"I actually haven't played against or with many of these guys before. But those guys are great hitters, good defenders, and I know I'm watching them just like everybody else."
'Those guys' include Rockies prospect Ian Stewart, Jeff Zimmerman from the Nationals, and the Braves' Andy LaRoche, but the list doesn't stop there. In fact there are so many good third baseman at least one, the Royals Alex Gordon, is playing first base in the Arizona Fall League. Regardless, Hanson doesn't worry about who better and who's best, he looks at the competition as a good thing.
"I can learn from all of the guys on my team, and not just them, I can learn from the guys on other squads too. You watch these guys hit, the way they prepare, the angles they take on balls, their footwork. I can learn from everybody out here."
Hanson isn't just watching the third basemen either. Regularly regarded as the best defensive infielder in the Cardinals' system, since being drafted in the ninth round of the 2002 draft he's played shortstop and second base as well. The move to second happened just before the 2004 season, and appeared to be the Cardinals way of fast tracking Hanson, who was blocked at third by Scott Rolen. As good an idea as it might have been, Hanson worked almost exclusively at third in '05, and is seeing all his work in the AFL at third base. With Rolen spending significant time on the disabled list the last two seasons, it suddenly appears that Hanson might not be 'blocked' for too much longer after all.
Of course, the move to second base might also have had something to do with Hanson's bat. In 2003 Hanson had his most productive minor league season, hitting .277, but after hitting just nine home runs and striking out more than 100 times in 527 at bats, his status as a top flight corner infield prospect was hurting. A move to second took figured to take some of the pressure off, but a broken ankle he suffered sliding into second base ended his 2004 season long before the final results were in.
"I don't really have a preference as to whether I play second or third, whichever way is going to move me up faster," Hanson says after taking ground balls at third during warm ups, "I'm probably more comfortable at third, because that's the way I came up. I've only played 57 games at second, but I was making the adjustment, and I think I could still if that's where they want me."
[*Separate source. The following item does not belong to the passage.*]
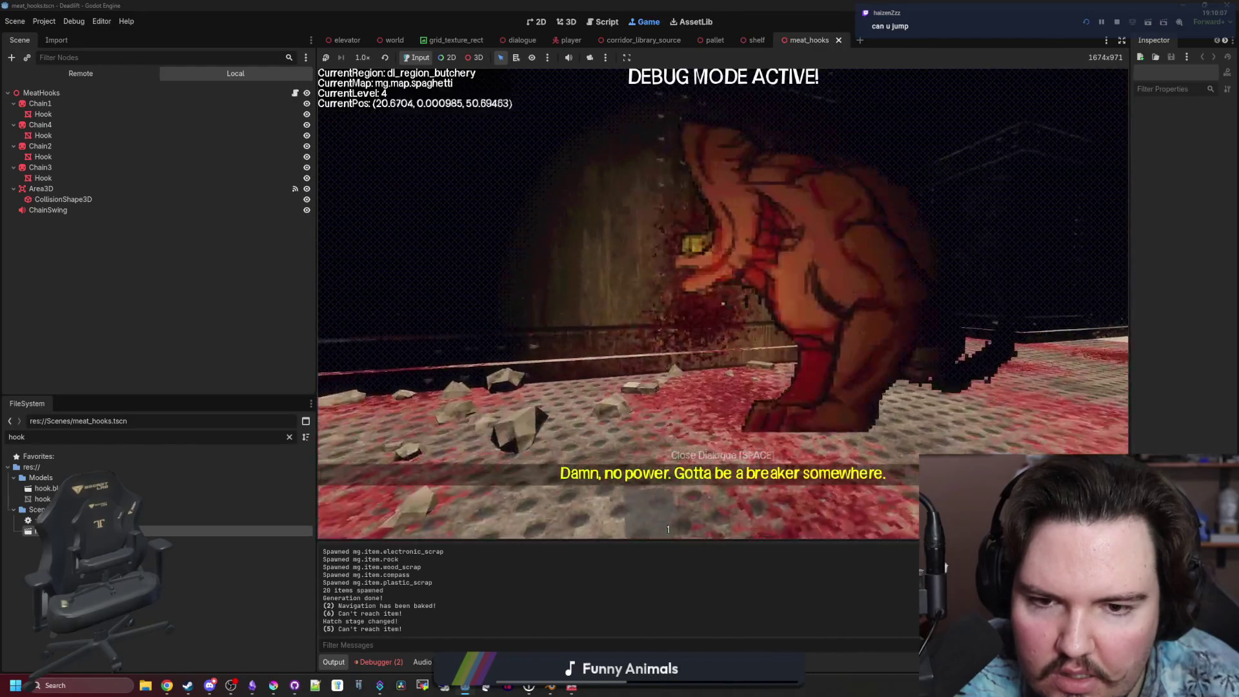
# Slip away from the monster and retreat back down the corridor.
pyautogui.press('w')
In 2005 Hanson was moved back to third base, and responded with corner infielder offensive production. His .284/20/97 season put to rest questions about his power potential, but where did it come from?
"I got into a real good workout routine when I was rehabbing the ankle. My rehab guy was big into 'core strength' and showing me how I could get to balls quicker. I came back really strong, feeling really good, and I think there's something to be said for simply getting older and getting better."
But don't think for a second that Hanson feels like he's proven himself.
"The Cardinals didn't really give me anything specific to work on [in the AFL], so I'm going to continue doing the things I've been working on all season long. I was kind of shaky in the field this year, and I think my feet just got a little off because of the injury, so I'm working hard on my footwork, and trying to have good at bats."
The problem is, in this league 'good at bats' aren't necessarily enough to get you noticed.
"Yeah, it really seemed like everybody was hot that first week," Hanson smiles, "Brandon Wood, Howie Kendrick and Kendry Morales were all just crushing the ball, everybody seemed to be hitting the ball out every time they came up."
And then Travis Hanson does something so unexpected, he even seems to surprise himself. He admits the hot start of his teammates might have affected him.
"Honestly I might have been over-swinging a little that first week," Hanson says with shrug, "because those guys are hitting so well and you just want to be part of that party. I'm not sure you would call it pressure, but you're down here, and you know the ball carries, you know the air is dry, and I think it was just natural to maybe be trying to do too much."
It's a level of honesty most of the prospects in the AFL rarely show. Or is it? A quick look at the stats doesn't really support Hanson's statements. During the first week of the AFL, Hanson was 10-21 with a double, a triple, and two walks against six strikeouts. If that's trying to do too much, what happens when he relaxes and plays within himself?